Il termine coscienza, nel corso della storia recente dell’umanità, ha espresso una moltitudine di significati, in merito alle interpretazioni teologiche, filosofiche e psicologiche. Allo stesso tempo, l’inconscio, a causa del pensiero di Freud, è stato considerato un archivio di contenuti in precedenza consapevoli, un luogo in cui sono spediti e tenuti segreti i pensieri ed i ricordi ansiogeni. Per tali motivi, per non cadere in facili speculazioni, è sempre più frequente nelle neuroscienze, il tentativo di utilizzare i termini di consapevolezza e di inconsapevolezza. Non vi è dubbio che l’uomo possegga, non solo la consapevolezza del sè e del non sè , ma anche la consapevolezza di avere tale conoscenza, in forma soggettiva, ovvero privata (metacognizione).
Altra difficoltà è rappresentata dal fatto che, sovente rendiamo pubblica tale conoscenza, in quanto possiamo parlarne. Da sempre, la presenza di un resoconto verbale rappresenta la migliore prova del fatto che, quella persona è consapevole di “qualcosa”. Per tale motivo, ci siamo spinti a dire che l’esperienza conscia è intrecciata con la capacità di riferire l’esperienza, ovvero dipende da essa (il filosofo Dennet). E’ esperienza comune che, nella nostra vita quotidiana, usiamo il linguaggio per etichettare e descrivere le “nostre” percezioni, i ricordi, i pensieri, i desideri, i sentimenti e, soprattutto, le credenze.

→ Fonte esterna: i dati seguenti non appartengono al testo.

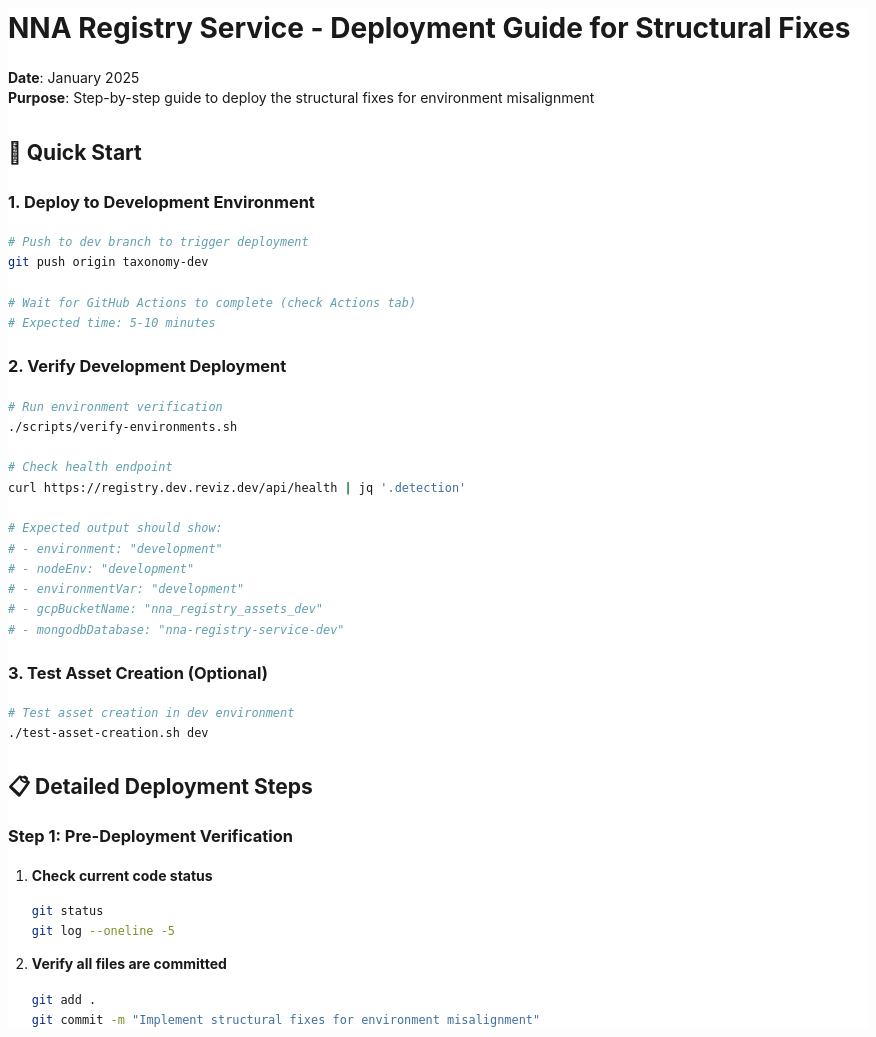 # NNA Registry Service - Deployment Guide for Structural Fixes

**Date**: January 2025  
**Purpose**: Step-by-step guide to deploy the structural fixes for environment misalignment

## 🚀 Quick Start

### 1. Deploy to Development Environment
```bash
# Push to dev branch to trigger deployment
git push origin taxonomy-dev

# Wait for GitHub Actions to complete (check Actions tab)
# Expected time: 5-10 minutes
```

### 2. Verify Development Deployment
```bash
# Run environment verification
./scripts/verify-environments.sh

# Check health endpoint
curl https://registry.dev.reviz.dev/api/health | jq '.detection'

# Expected output should show:
# - environment: "development"
# - nodeEnv: "development"
# - environmentVar: "development"
# - gcpBucketName: "nna_registry_assets_dev"
# - mongodbDatabase: "nna-registry-service-dev"
```

### 3. Test Asset Creation (Optional)
```bash
# Test asset creation in dev environment
./test-asset-creation.sh dev
```

## 📋 Detailed Deployment Steps

### Step 1: Pre-Deployment Verification

1. **Check current code status**
   ```bash
   git status
   git log --oneline -5
   ```

2. **Verify all files are committed**
   ```bash
   git add .
   git commit -m "Implement structural fixes for environment misalignment"
   ```
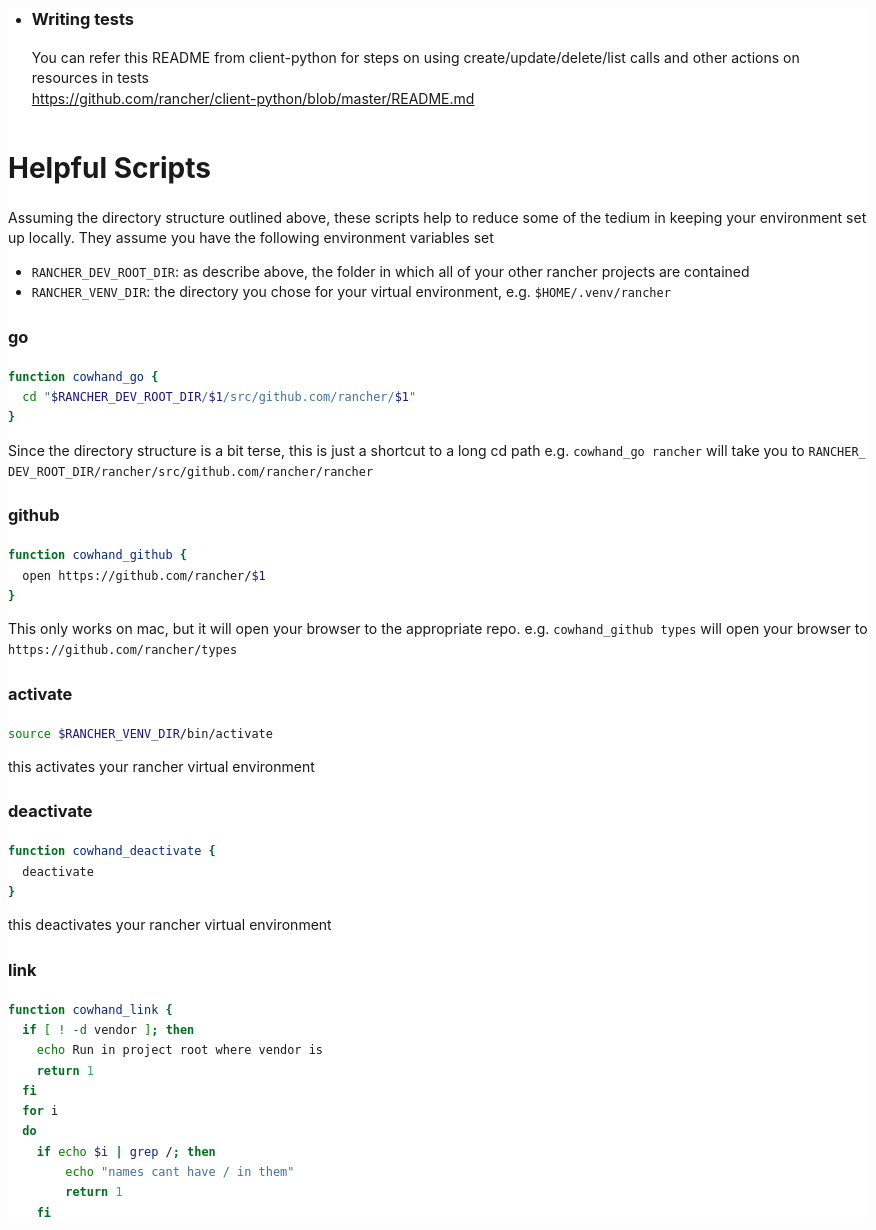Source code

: - ### Writing tests
  You can refer this README from client-python for steps on using create/update/delete/list calls and other 
  actions on resources in tests  
  https://github.com/rancher/client-python/blob/master/README.md


# Helpful Scripts
Assuming the directory structure outlined above, these scripts help to reduce some of the tedium in keeping your environment set up locally.
They assume you have the following environment variables set
- `RANCHER_DEV_ROOT_DIR`: as describe above, the folder in which all of your other rancher projects are contained
- `RANCHER_VENV_DIR`: the directory you chose for your virtual environment, e.g. `$HOME/.venv/rancher`

### go
```sh
function cowhand_go {
  cd "$RANCHER_DEV_ROOT_DIR/$1/src/github.com/rancher/$1"
}
```
Since the directory structure is a bit terse, this is just a shortcut to a long cd path
e.g. `cowhand_go rancher` will take you to `RANCHER_DEV_ROOT_DIR/rancher/src/github.com/rancher/rancher`

### github
```sh
function cowhand_github {
  open https://github.com/rancher/$1
}
```
This only works on mac, but it will open your browser to the appropriate repo.
e.g. `cowhand_github types` will open your browser to `https://github.com/rancher/types`

### activate
```sh
source $RANCHER_VENV_DIR/bin/activate
```
this activates your rancher virtual environment

### deactivate
```sh
function cowhand_deactivate {
  deactivate
}
```
this deactivates your rancher virtual environment

### link
```sh
function cowhand_link {
  if [ ! -d vendor ]; then
    echo Run in project root where vendor is
    return 1
  fi
  for i
  do
    if echo $i | grep /; then
        echo "names cant have / in them"
        return 1
    fi

```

Proprio per una nostra credenza, presumibilmente, quando incontriamo un soggetto con autismo non verbalizzato, ci poniamo la questione: capisce o no?.

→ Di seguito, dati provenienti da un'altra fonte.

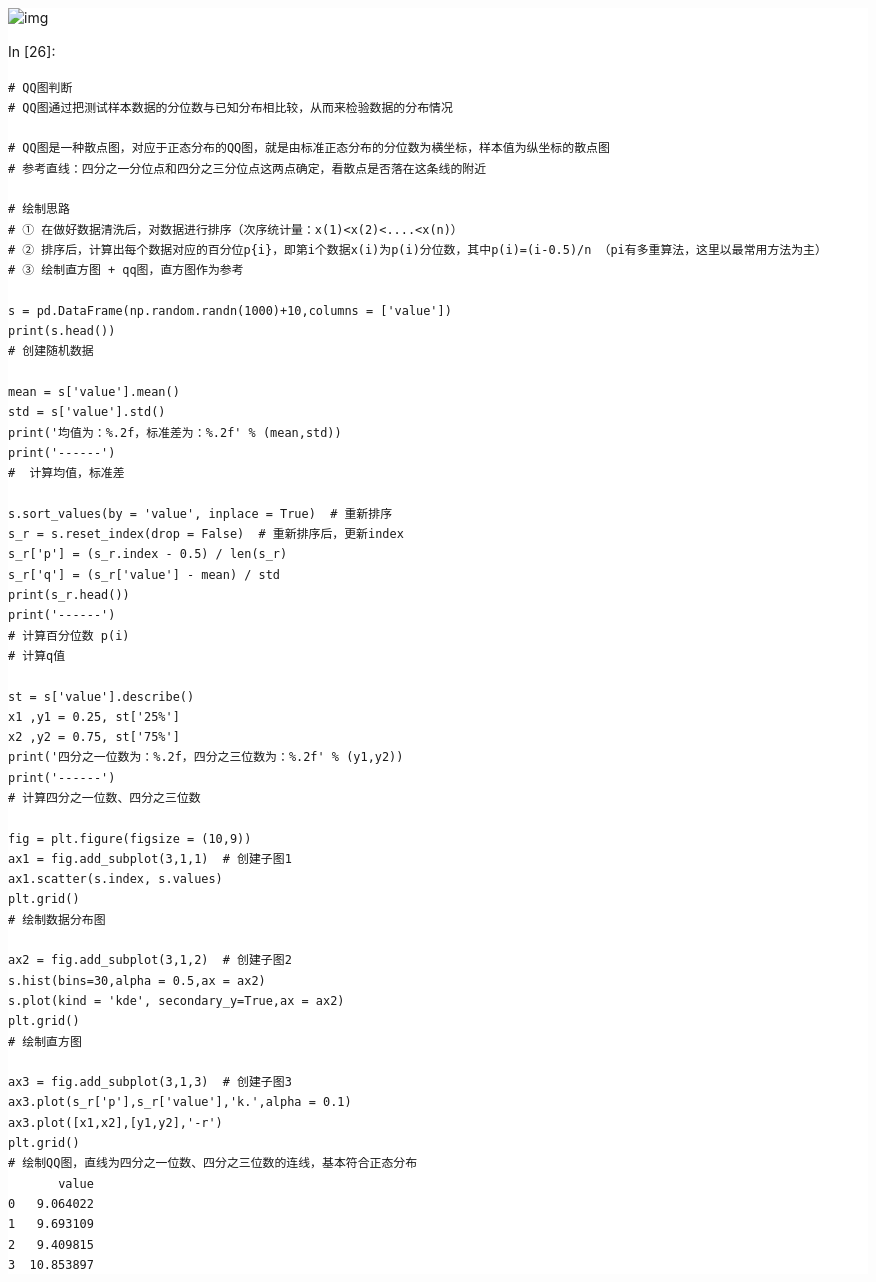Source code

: ![img](https://cdn.kesci.com/rt_upload/D0A635DB257F4E95BFA5EFA2E88900C3/pptujqyfg9.png)

In [26]:

```
# QQ图判断
# QQ图通过把测试样本数据的分位数与已知分布相比较，从而来检验数据的分布情况

# QQ图是一种散点图，对应于正态分布的QQ图，就是由标准正态分布的分位数为横坐标，样本值为纵坐标的散点图
# 参考直线：四分之一分位点和四分之三分位点这两点确定，看散点是否落在这条线的附近

# 绘制思路
# ① 在做好数据清洗后，对数据进行排序（次序统计量：x(1)<x(2)<....<x(n)）
# ② 排序后，计算出每个数据对应的百分位p{i}，即第i个数据x(i)为p(i)分位数，其中p(i)=(i-0.5)/n （pi有多重算法，这里以最常用方法为主）
# ③ 绘制直方图 + qq图，直方图作为参考

s = pd.DataFrame(np.random.randn(1000)+10,columns = ['value'])
print(s.head())
# 创建随机数据

mean = s['value'].mean()
std = s['value'].std()
print('均值为：%.2f，标准差为：%.2f' % (mean,std))
print('------')
#  计算均值，标准差

s.sort_values(by = 'value', inplace = True)  # 重新排序
s_r = s.reset_index(drop = False)  # 重新排序后，更新index
s_r['p'] = (s_r.index - 0.5) / len(s_r)  
s_r['q'] = (s_r['value'] - mean) / std
print(s_r.head())
print('------')
# 计算百分位数 p(i)
# 计算q值

st = s['value'].describe()
x1 ,y1 = 0.25, st['25%']
x2 ,y2 = 0.75, st['75%']
print('四分之一位数为：%.2f，四分之三位数为：%.2f' % (y1,y2))
print('------')
# 计算四分之一位数、四分之三位数

fig = plt.figure(figsize = (10,9))
ax1 = fig.add_subplot(3,1,1)  # 创建子图1
ax1.scatter(s.index, s.values)
plt.grid()
# 绘制数据分布图

ax2 = fig.add_subplot(3,1,2)  # 创建子图2
s.hist(bins=30,alpha = 0.5,ax = ax2)
s.plot(kind = 'kde', secondary_y=True,ax = ax2)
plt.grid()
# 绘制直方图

ax3 = fig.add_subplot(3,1,3)  # 创建子图3
ax3.plot(s_r['p'],s_r['value'],'k.',alpha = 0.1)
ax3.plot([x1,x2],[y1,y2],'-r')
plt.grid()
# 绘制QQ图，直线为四分之一位数、四分之三位数的连线，基本符合正态分布
       value
0   9.064022
1   9.693109
2   9.409815
3  10.853897
```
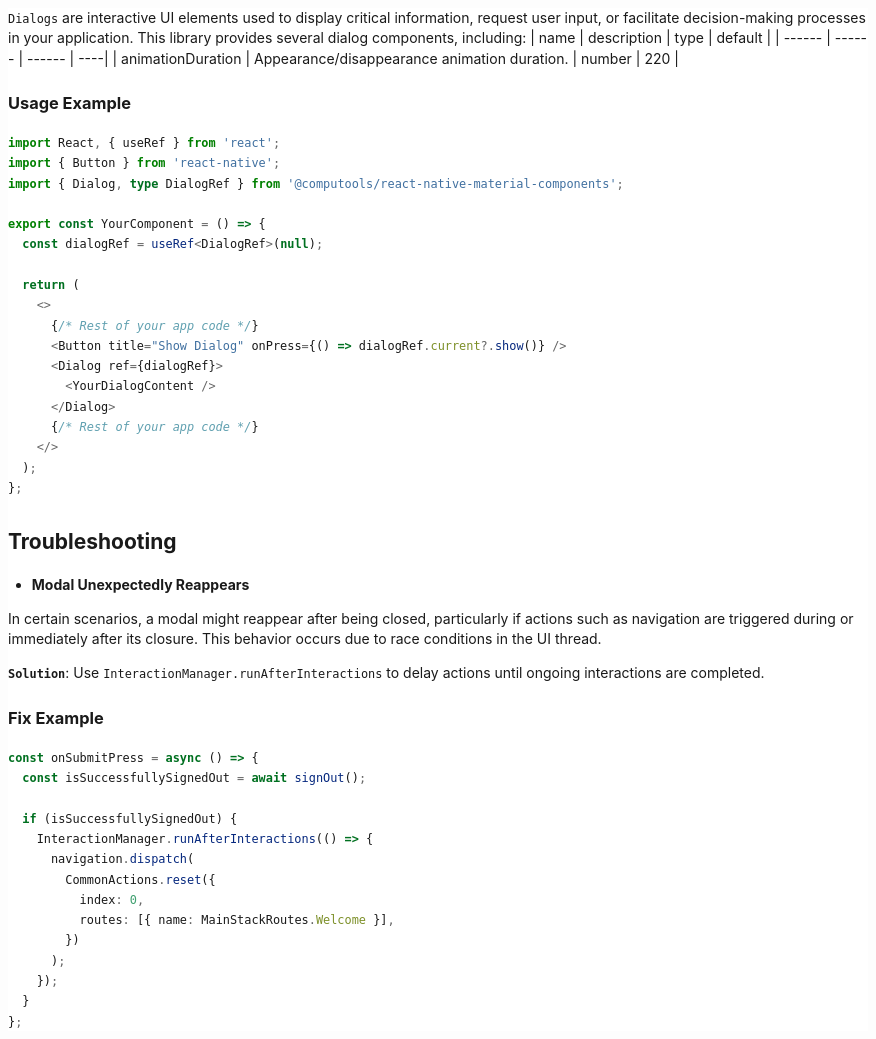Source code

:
 ```Dialogs``` are interactive UI elements used to display critical information, request user input, or facilitate decision-making processes in your application. This library provides several dialog components, including:
| name | description | type | default |
| ------ | ------ | ------ | ----|
| animationDuration | Appearance/disappearance animation duration. | number | 220 |

### Usage Example

```typescript
import React, { useRef } from 'react';
import { Button } from 'react-native';
import { Dialog, type DialogRef } from '@computools/react-native-material-components';

export const YourComponent = () => {
  const dialogRef = useRef<DialogRef>(null);

  return (
    <>
      {/* Rest of your app code */}
      <Button title="Show Dialog" onPress={() => dialogRef.current?.show()} />
      <Dialog ref={dialogRef}>
        <YourDialogContent />
      </Dialog>
      {/* Rest of your app code */}
    </>
  );
};
```

## Troubleshooting

- **Modal Unexpectedly Reappears**

In certain scenarios, a modal might reappear after being closed, particularly if actions such as navigation are triggered during or immediately after its closure. This behavior occurs due to race conditions in the UI thread.

**```Solution```**: Use ```InteractionManager.runAfterInteractions``` to delay actions until ongoing interactions are completed.

### Fix Example

```typescript
const onSubmitPress = async () => {
  const isSuccessfullySignedOut = await signOut();

  if (isSuccessfullySignedOut) {
    InteractionManager.runAfterInteractions(() => {
      navigation.dispatch(
        CommonActions.reset({
          index: 0,
          routes: [{ name: MainStackRoutes.Welcome }],
        })
      );
    });
  }
};
```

Quando, ad un altro filosofo (Nagel), fu posta la domanda:”cosa si prova ad essere un pipistrello?”, la sua risposta fu, che era cosa da pipistrello, ossia qualcosa che un essere umano non potrebbe mai veramente comprendere perchè le nostre ESPERIENZE sono diverse. Ma un medico non è un filosofo, lui non “gioca” con il pensiero, “gioca” con il bisogno d’aiuto dei suoi pazienti. Può decidere di farsi carico del problema senza fare un ulteriore sforzo per migliorare la sua “consapevolezza”?

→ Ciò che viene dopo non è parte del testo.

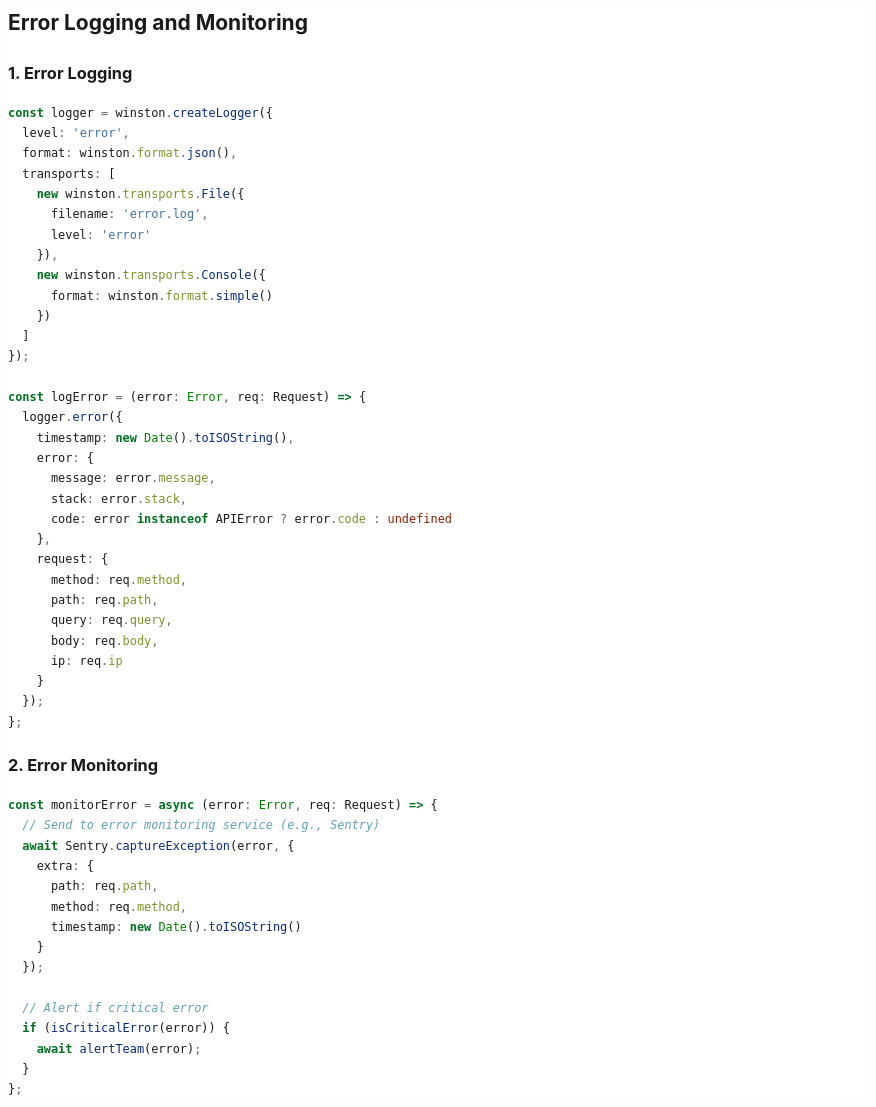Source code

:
 ```typescript
```

## Error Logging and Monitoring

### 1. Error Logging
```typescript
const logger = winston.createLogger({
  level: 'error',
  format: winston.format.json(),
  transports: [
    new winston.transports.File({
      filename: 'error.log',
      level: 'error'
    }),
    new winston.transports.Console({
      format: winston.format.simple()
    })
  ]
});

const logError = (error: Error, req: Request) => {
  logger.error({
    timestamp: new Date().toISOString(),
    error: {
      message: error.message,
      stack: error.stack,
      code: error instanceof APIError ? error.code : undefined
    },
    request: {
      method: req.method,
      path: req.path,
      query: req.query,
      body: req.body,
      ip: req.ip
    }
  });
};
```

### 2. Error Monitoring
```typescript
const monitorError = async (error: Error, req: Request) => {
  // Send to error monitoring service (e.g., Sentry)
  await Sentry.captureException(error, {
    extra: {
      path: req.path,
      method: req.method,
      timestamp: new Date().toISOString()
    }
  });
  
  // Alert if critical error
  if (isCriticalError(error)) {
    await alertTeam(error);
  }
};
```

Le neuroscienze stanno affrontando la questione da un’altra prospettiva. Stanno cercando di stabilire quali eventi cerebrali sono necessari per avere consapevolezza, e quali eventi cerebrali possono essere riferiti verbalmente e quali no. Se, grazie ai progressi delle neuroscienze (Kandel) , abbiamo compreso che, quando usiamo il termine mentale ci riferiamo al nome che diamo a stati cerebrali (neurostati) che hanno proprietà fenomeniche (psicostati), possiamo provare a decifrare, da indagini di semeiotica medica, i neurostati?. Quali modelli teorici possono aiutarci ad uscire da quegli schemi che ci fanno considerare “ritardati” coloro che non verbalizzano?.